EXCERPTED TEXT:
***

But the topic today is “A Dangerous Method,” which started out life in the late ’90s as a script for 20th Century Fox. “It made them uneasy in some way or another,” Hampton understates. So he re-fashioned it as a stage play called The Talking Cure, which the director David Cronenberg got his hands on. “He didn’t see the play,” Hampton clarifies, “but he read it about a year after it was published. Eventually I admitted to him that it started life as a screenplay.”
Once Cronenberg got a look at the film script, they both agreed that the play’s focus on real-life patient Sabina Spielrein, whose analysis was shared by noted psychiatrists Sigmund Freud and Carl Jung, was the way to go. “So the film is much closer, weirdly enough, to the play than to the original screenplay,” Hampton says. What would Peggy think? Wasn’t she basically opening up a world in which the writer was king and poo-pooing another that was essentially director driven? Hampton is not so sure. He admits he was on set while Cronenberg was triangulating Viggo Mortensen, Keira Knightley, and Michael Fassbender into their doctor-patient-doctor menage, “but there wasn’t any input by that stage … It varies from director to director, but by the time David Cronenberg gets on set, he knows what he’s doing. He doesn’t need any more input at all. He’s completely and absolutely fixed.”

***

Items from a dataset
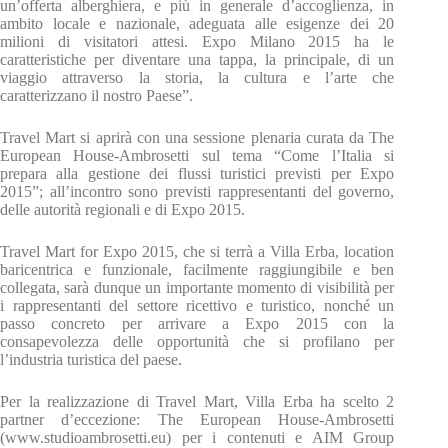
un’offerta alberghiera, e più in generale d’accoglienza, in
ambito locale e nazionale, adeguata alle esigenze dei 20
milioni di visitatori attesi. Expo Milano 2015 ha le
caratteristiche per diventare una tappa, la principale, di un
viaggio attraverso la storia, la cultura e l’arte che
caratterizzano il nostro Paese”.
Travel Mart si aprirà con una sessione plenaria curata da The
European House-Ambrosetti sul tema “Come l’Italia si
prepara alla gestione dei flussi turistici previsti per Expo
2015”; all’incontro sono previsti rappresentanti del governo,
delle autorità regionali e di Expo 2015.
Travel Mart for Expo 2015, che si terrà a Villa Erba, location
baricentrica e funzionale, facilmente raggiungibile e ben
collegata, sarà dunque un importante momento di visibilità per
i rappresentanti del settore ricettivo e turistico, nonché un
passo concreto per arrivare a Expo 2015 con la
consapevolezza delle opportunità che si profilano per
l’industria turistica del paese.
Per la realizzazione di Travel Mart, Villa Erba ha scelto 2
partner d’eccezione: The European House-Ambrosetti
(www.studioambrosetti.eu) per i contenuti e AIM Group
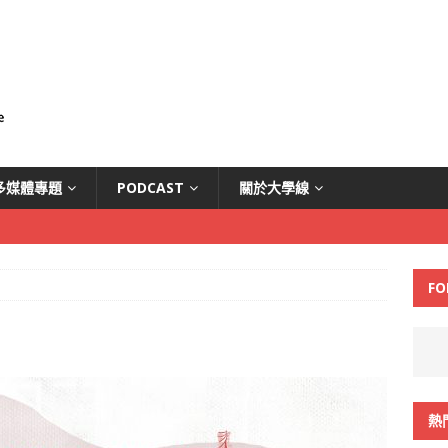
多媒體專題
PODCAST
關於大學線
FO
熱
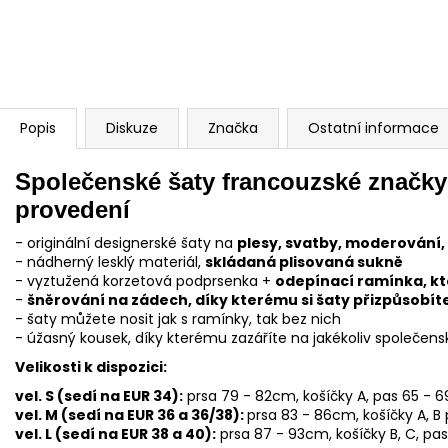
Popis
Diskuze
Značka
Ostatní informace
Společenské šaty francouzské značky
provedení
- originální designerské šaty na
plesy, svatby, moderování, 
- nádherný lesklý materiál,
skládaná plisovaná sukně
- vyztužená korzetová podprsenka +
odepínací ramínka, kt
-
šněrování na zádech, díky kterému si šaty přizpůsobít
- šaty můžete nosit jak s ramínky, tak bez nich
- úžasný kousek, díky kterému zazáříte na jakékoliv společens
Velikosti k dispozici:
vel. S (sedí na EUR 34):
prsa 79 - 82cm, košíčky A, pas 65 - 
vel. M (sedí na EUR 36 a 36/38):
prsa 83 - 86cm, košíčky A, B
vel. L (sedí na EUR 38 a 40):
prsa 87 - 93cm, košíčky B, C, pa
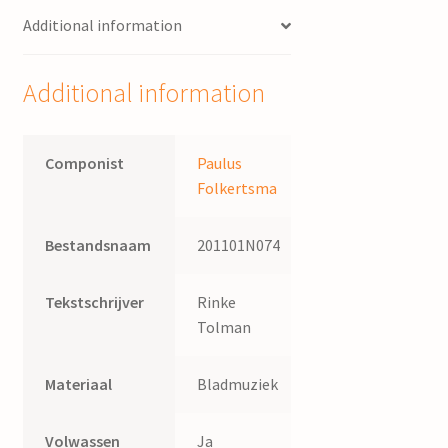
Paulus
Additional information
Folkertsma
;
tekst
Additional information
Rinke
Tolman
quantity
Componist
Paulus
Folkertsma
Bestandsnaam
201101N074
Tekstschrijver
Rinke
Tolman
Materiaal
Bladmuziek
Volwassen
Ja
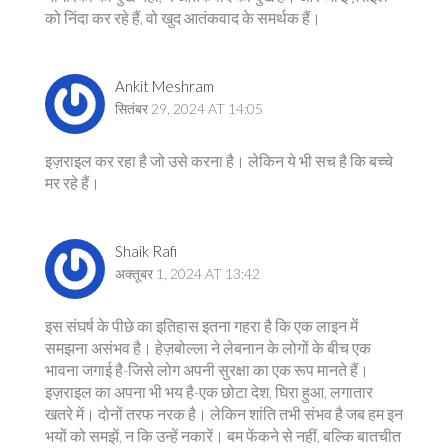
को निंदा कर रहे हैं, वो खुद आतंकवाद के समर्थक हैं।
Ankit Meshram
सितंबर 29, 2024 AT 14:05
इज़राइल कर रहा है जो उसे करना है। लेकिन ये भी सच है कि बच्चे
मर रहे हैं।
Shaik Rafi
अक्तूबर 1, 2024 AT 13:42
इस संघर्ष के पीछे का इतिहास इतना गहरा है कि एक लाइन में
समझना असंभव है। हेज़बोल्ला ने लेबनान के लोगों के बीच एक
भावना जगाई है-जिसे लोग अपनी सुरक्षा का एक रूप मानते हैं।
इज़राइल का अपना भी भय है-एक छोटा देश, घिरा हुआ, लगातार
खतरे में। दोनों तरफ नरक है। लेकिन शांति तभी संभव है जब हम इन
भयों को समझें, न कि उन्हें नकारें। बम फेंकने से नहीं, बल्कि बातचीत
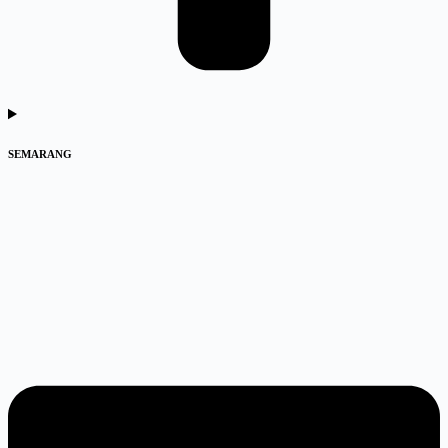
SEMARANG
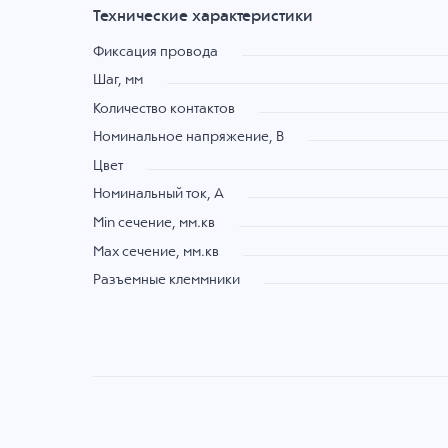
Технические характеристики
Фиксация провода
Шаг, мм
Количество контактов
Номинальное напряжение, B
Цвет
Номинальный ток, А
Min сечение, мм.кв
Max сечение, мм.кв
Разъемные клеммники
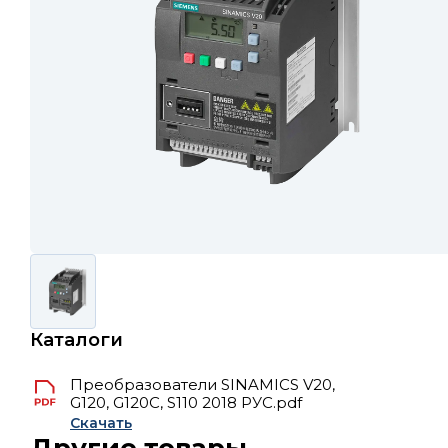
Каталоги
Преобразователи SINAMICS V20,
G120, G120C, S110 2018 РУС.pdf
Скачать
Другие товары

***

PROBLEM TO WORK ON: Write out the whole passage above about how "A Dangerous Method" came to be made, word for word.

REPLY:
But the topic today is “A Dangerous Method,” which started out life in the late ’90s as a script for 20th Century Fox. “It made them uneasy in some way or another,” Hampton understates. So he re-fashioned it as a stage play called The Talking Cure, which the director David Cronenberg got his hands on. “He didn’t see the play,” Hampton clarifies, “but he read it about a year after it was published. Eventually I admitted to him that it started life as a screenplay.”
Once Cronenberg got a look at the film script, they both agreed that the play’s focus on real-life patient Sabina Spielrein, whose analysis was shared by noted psychiatrists Sigmund Freud and Carl Jung, was the way to go. “So the film is much closer, weirdly enough, to the play than to the original screenplay,” Hampton says. What would Peggy think? Wasn’t she basically opening up a world in which the writer was king and poo-pooing another that was essentially director driven? Hampton is not so sure. He admits he was on set while Cronenberg was triangulating Viggo Mortensen, Keira Knightley, and Michael Fassbender into their doctor-patient-doctor menage, “but there wasn’t any input by that stage … It varies from director to director, but by the time David Cronenberg gets on set, he knows what he’s doing. He doesn’t need any more input at all. He’s completely and absolutely fixed.”